The elderly woman's choice of cake is brought to the table she shares with a hard, middle-aged woman and a college-age girl. The old woman savors the cake, but stops in disbelief when the middle-aged woman helps herself. She catches the old woman's stare and slams down her fork in pique. The younger girl shrugs slightly, as if she sees such small dramas between the two repeatedly. This wordless opening marvelously sets up what we will learn for sure in the next few scenes: Here are three generations of women co-existing, somewhat uneasily but with certain familiarity.
The three women share a run-down apartment in Tbilisi, the distressed capital of the former Soviet republic of Georgia. Eka is the strong-willed matriarch who dotes on her beloved son, Otar, a doctor who has relocated to Paris where he works as an undocumented laborer. She harbors a romantic affection for all things French, but also remains steadfast that life functioned better under Stalin. Esther Gorintin, a 90-year-old Pole who began her acting career at age 85, is tremendous as the deceptively fragile Eka.
Her daughter, Marina (Nino Khomassouridze), resents Eka's consuming affection for the far-away Otar. She is an Afghanistan War widow, the family's sole breadwinner (she inexpertly sells junk at a flea market), and bitterly rails against the state of her country. She is almost institutionally incapable of imagining a future. Such yearning and ambition is the province of her daughter, Ada (Dinara Droukarova), who will not be held down by the weight of the region's history.
When Marina and Ada learn that Otar has died, they choose to protect what they perceive is Eka's emotional vulnerability by not revealing the news.
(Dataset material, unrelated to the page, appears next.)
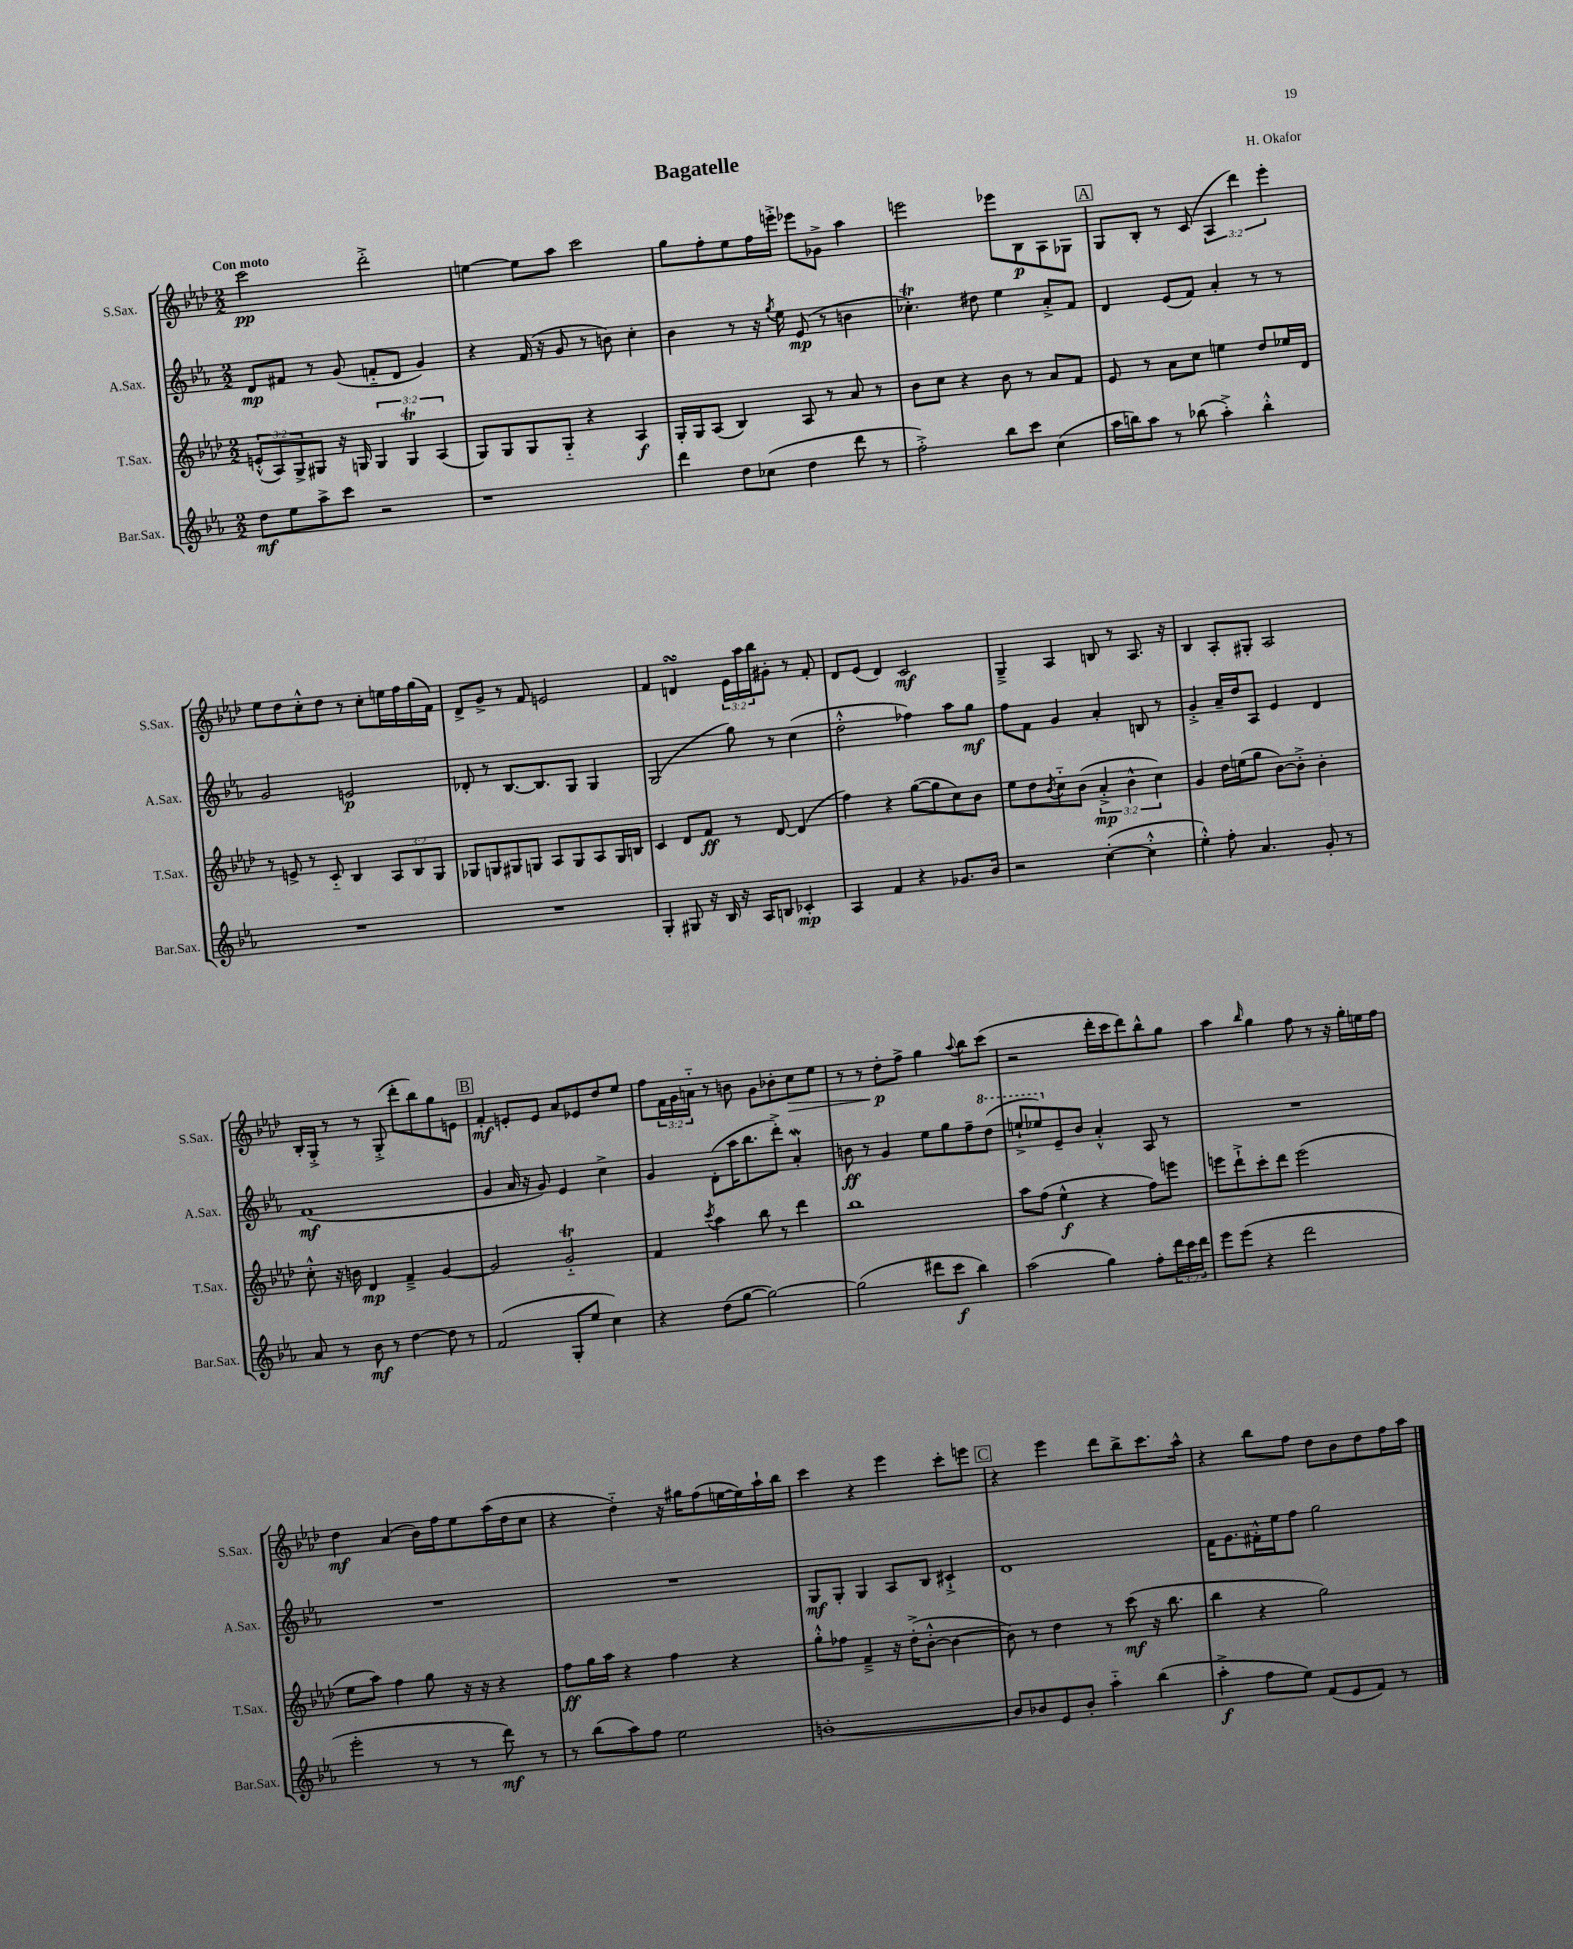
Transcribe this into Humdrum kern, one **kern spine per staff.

There is too the larger sense that perpetuating a known situation by any means, rather than tackling difficult change, is the pre-ordained course for these countrywomen. So Ada and her mother struggle to maintain the fiction, with Ada increasingly reluctant to continue. When she lashes out at her mother, a family friend counsels, "Her generation has always lived a lie."
Of course, this artificial center cannot hold and the truth will out, though Julie Bertuccelli's film (co-written with Bernard Renucci) never succumbs to melodrama and the story continues to feel organic. Since Otar Left ... is French documentarian Bertuccelli's debut feature, and her previous experience serves her well. Her camera ably captures small revelatory moments such as Eka's careful placing of the stamp upon her letter to Otar, or Ada's idle tracing of a name carved in her school desk.
The three actresses likewise deserve credit: Each contributes to a believable portrait of a family, and nation, caught between the past and the future -- and between lies and truth -- that cautiously must navigate a bittersweet, but quietly stirring, present. In Russian, Georgian and French, with subtitles.